_HOW TO COMPLETE THIS TASK_.
Keep only those lines of the records that include the string "linecap".
━━ INPUT MATERIAL
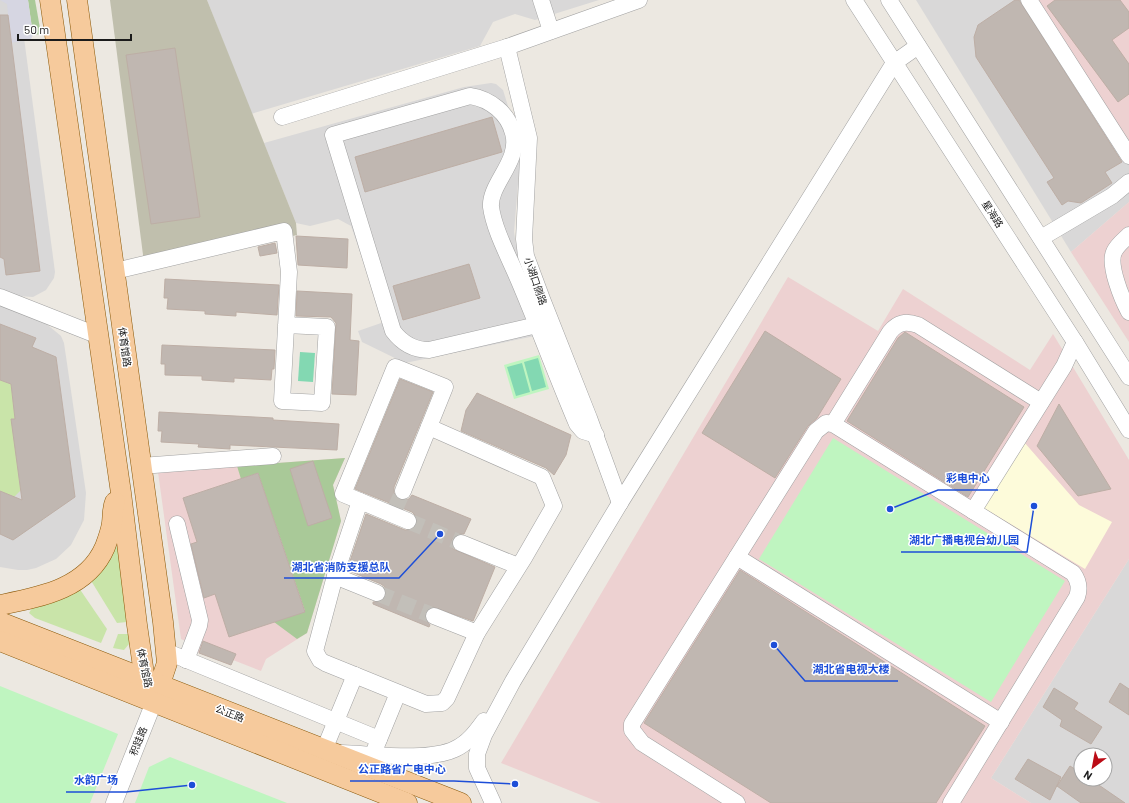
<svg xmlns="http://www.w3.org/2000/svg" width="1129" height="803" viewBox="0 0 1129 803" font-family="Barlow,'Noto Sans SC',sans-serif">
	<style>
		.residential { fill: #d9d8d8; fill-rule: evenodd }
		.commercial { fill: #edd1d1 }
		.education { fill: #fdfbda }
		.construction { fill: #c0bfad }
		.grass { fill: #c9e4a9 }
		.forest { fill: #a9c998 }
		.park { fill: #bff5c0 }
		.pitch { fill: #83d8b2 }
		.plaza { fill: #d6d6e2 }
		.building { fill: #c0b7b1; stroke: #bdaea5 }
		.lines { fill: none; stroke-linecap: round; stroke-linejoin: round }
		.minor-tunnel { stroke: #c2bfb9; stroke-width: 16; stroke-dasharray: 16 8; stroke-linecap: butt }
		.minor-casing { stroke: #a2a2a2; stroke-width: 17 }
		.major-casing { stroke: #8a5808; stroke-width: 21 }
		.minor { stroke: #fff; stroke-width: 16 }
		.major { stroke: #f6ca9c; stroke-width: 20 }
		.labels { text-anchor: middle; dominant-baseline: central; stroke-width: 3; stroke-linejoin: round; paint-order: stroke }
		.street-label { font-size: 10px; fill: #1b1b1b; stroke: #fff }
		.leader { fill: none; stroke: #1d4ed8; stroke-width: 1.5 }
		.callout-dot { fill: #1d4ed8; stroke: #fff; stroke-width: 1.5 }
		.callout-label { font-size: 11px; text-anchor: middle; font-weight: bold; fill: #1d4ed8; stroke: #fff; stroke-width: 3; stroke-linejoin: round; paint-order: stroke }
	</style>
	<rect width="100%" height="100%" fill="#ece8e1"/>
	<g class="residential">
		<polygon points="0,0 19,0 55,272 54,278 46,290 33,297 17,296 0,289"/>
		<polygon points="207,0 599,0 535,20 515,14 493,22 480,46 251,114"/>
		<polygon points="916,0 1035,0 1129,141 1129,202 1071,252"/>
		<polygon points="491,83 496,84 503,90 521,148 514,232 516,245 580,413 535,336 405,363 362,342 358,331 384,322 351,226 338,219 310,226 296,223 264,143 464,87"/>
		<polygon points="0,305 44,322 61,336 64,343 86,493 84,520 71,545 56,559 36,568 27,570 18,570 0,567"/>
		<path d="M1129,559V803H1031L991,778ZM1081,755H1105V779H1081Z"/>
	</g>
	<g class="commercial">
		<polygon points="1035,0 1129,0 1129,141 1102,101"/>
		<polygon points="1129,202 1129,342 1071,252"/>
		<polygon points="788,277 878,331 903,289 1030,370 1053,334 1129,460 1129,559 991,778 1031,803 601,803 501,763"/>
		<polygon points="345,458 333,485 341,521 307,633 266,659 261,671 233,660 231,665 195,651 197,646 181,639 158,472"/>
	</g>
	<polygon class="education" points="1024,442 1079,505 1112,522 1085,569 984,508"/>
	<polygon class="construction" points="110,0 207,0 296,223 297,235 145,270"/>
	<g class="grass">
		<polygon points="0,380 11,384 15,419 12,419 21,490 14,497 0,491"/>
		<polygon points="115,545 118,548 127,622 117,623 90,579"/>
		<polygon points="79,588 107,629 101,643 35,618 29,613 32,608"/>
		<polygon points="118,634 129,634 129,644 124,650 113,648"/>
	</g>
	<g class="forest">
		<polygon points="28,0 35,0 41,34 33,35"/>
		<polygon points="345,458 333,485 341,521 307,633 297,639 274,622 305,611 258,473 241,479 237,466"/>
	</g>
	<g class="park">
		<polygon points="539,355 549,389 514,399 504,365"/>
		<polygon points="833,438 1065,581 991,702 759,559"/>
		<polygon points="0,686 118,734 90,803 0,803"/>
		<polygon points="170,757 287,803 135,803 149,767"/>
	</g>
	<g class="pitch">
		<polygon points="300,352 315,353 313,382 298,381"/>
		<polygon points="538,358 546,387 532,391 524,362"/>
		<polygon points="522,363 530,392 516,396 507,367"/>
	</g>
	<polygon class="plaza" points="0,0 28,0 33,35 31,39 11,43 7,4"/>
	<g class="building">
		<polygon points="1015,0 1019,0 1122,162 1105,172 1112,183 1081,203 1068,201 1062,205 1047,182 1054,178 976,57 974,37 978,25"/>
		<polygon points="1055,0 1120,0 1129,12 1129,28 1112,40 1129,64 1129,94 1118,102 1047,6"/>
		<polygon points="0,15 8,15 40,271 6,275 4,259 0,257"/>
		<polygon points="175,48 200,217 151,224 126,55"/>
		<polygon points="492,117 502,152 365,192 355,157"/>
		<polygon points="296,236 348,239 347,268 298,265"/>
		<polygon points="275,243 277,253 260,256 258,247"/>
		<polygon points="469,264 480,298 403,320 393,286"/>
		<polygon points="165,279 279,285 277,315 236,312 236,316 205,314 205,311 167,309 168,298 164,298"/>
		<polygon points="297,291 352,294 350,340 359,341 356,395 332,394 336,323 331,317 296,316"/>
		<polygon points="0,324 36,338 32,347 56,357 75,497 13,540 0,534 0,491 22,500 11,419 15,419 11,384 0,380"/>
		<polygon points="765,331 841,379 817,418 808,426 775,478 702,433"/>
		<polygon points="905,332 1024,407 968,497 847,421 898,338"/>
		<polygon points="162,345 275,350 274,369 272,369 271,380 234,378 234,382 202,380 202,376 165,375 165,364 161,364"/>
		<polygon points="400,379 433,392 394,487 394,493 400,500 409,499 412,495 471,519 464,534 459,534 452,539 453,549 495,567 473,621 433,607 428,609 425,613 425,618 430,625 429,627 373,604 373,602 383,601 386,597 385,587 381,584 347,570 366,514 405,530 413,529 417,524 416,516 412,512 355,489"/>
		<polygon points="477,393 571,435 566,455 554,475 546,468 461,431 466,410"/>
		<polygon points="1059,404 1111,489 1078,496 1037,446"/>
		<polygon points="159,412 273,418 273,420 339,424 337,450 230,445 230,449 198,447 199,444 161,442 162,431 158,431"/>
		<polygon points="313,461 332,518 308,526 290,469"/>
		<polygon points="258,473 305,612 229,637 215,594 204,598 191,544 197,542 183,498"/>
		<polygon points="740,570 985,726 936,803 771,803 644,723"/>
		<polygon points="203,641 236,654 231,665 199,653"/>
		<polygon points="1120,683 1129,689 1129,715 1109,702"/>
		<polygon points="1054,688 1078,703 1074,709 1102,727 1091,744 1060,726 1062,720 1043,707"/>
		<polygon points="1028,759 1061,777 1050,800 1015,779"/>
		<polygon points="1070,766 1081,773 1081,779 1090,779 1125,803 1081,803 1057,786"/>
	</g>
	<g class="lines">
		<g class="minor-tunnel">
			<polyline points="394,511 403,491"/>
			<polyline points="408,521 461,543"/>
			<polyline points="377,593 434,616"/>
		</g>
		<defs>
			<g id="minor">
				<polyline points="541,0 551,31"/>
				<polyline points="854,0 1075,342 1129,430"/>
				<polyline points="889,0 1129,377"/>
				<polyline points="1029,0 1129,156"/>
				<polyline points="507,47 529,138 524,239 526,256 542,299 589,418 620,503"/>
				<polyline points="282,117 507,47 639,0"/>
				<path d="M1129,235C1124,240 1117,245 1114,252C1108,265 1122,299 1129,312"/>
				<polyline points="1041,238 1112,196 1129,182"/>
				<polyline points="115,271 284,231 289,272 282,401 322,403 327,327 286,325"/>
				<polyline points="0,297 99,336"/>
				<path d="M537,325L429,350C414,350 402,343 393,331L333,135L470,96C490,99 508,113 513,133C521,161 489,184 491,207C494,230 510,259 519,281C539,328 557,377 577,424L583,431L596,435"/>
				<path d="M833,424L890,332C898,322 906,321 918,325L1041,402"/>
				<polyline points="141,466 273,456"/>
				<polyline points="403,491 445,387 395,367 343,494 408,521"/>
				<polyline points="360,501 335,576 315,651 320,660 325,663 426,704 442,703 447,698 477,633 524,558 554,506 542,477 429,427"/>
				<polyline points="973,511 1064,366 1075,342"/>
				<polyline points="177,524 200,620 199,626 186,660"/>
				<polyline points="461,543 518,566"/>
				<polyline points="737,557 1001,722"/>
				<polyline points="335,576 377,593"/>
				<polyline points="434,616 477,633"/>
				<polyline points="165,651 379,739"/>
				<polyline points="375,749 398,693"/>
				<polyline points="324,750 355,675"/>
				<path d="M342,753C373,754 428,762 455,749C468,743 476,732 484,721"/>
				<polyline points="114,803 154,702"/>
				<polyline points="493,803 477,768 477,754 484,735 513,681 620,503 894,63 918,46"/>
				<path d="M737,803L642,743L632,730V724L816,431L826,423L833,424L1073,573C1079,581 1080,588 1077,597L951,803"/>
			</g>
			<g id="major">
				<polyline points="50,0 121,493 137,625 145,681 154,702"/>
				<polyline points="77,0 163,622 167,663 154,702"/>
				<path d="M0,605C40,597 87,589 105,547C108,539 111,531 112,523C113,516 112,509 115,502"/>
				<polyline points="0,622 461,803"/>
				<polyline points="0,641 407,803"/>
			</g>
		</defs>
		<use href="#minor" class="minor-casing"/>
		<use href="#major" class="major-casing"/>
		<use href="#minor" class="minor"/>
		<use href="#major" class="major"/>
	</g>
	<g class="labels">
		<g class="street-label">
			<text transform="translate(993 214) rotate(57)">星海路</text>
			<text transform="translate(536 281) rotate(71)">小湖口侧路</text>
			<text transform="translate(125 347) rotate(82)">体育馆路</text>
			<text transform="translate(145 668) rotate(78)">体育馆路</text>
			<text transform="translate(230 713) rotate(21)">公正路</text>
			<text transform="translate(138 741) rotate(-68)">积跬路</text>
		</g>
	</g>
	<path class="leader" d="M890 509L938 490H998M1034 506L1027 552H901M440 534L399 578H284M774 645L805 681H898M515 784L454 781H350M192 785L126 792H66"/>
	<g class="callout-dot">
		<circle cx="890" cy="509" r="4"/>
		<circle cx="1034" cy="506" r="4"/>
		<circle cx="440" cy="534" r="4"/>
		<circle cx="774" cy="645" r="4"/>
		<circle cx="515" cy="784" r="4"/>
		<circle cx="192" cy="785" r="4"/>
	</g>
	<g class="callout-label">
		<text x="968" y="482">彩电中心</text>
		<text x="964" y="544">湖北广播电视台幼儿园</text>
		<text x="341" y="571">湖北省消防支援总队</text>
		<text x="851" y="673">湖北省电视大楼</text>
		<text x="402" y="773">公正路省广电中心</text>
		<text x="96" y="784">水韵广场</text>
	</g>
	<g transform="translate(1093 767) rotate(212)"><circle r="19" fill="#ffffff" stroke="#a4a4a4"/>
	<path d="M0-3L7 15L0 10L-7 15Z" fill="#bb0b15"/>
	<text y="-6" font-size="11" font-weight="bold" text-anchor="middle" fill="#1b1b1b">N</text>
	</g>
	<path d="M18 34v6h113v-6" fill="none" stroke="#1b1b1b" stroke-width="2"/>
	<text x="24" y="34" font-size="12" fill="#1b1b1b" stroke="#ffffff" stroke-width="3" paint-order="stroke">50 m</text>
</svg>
━━━━
_SOLUTION TO THIS TASK_.
		.lines { fill: none; stroke-linecap: round; stroke-linejoin: round }
		.minor-tunnel { stroke: #c2bfb9; stroke-width: 16; stroke-dasharray: 16 8; stroke-linecap: butt }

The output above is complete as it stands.